Some residents and even some elected officials seem to like to suggest that drug turf-wars – and their spin-off violence – are a mid- to north-Surrey problem.
The fact – both historically and currently – is that the trade and the targeted hits of competitors and enemies are our problem, too.
We didn’t really need the news of a drug-lab bust on White Rock’s Parker Street earlier this month – during which police seized several firearms, $7,000 in cash and a stockpile of illegal drugs – to confirm that such heinous activities are on our doorsteps.
We couldn’t have been that surprised when the shots fired into a house in South Surrey, also this month, were quickly categorized by Surrey RCMP as part of a larger pattern of targeted incidents related to the low-level drug trade.
The shooting death of Corey Bennett in a South Surrey drug house in 2013 was only one in a long line of drug-traffic related fatalities that have occurred in our own community.
Just six months earlier, 28-year-old Craig Widdifield was shot to death in a busy shopping centre parking lot in South Surrey, near a toy store and coffee shop.
Violence stemming from the drug trade and gang lifestyle is not a new problem, and it is certainly not limited to the region’s lower-income neighbourhoods.

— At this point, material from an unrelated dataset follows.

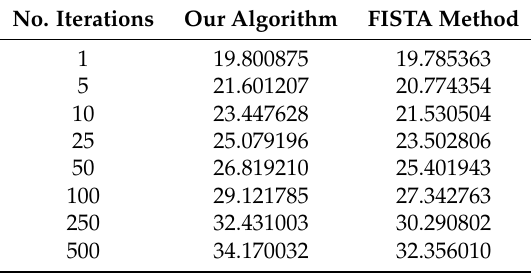
Table 3. The values of PSNR at x 1 , x 5 , x 10 , x 25 , x 50 , x 100 , x 250 , x 500 (Schonbrunn palace).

While it’s true that a large portion of the shootings we hear about on an alarmingly regular basis have been clustered between Newton and Whalley, to think our community is far enough removed from the mayhem that it’s “not our problem” is naive.
We may not have the gunfire ringing out in our neighbourhoods as often as our north Surrey counterparts, but recent events reveal the drugs, weapons and criminals are here, and likely have been for some time.
We have heard our city leaders time and time again tell us that the public is not at risk, that our streets are safe and that the spate of wild-west-style gun violence plaguing our region will pass – that we need to “have patience.”
But if our community stands a chance at fighting back against this reckless disregard for safety, law and order, we must recognize it is as much the Semiahmoo Peninsula’s problem as it is everyone else’s.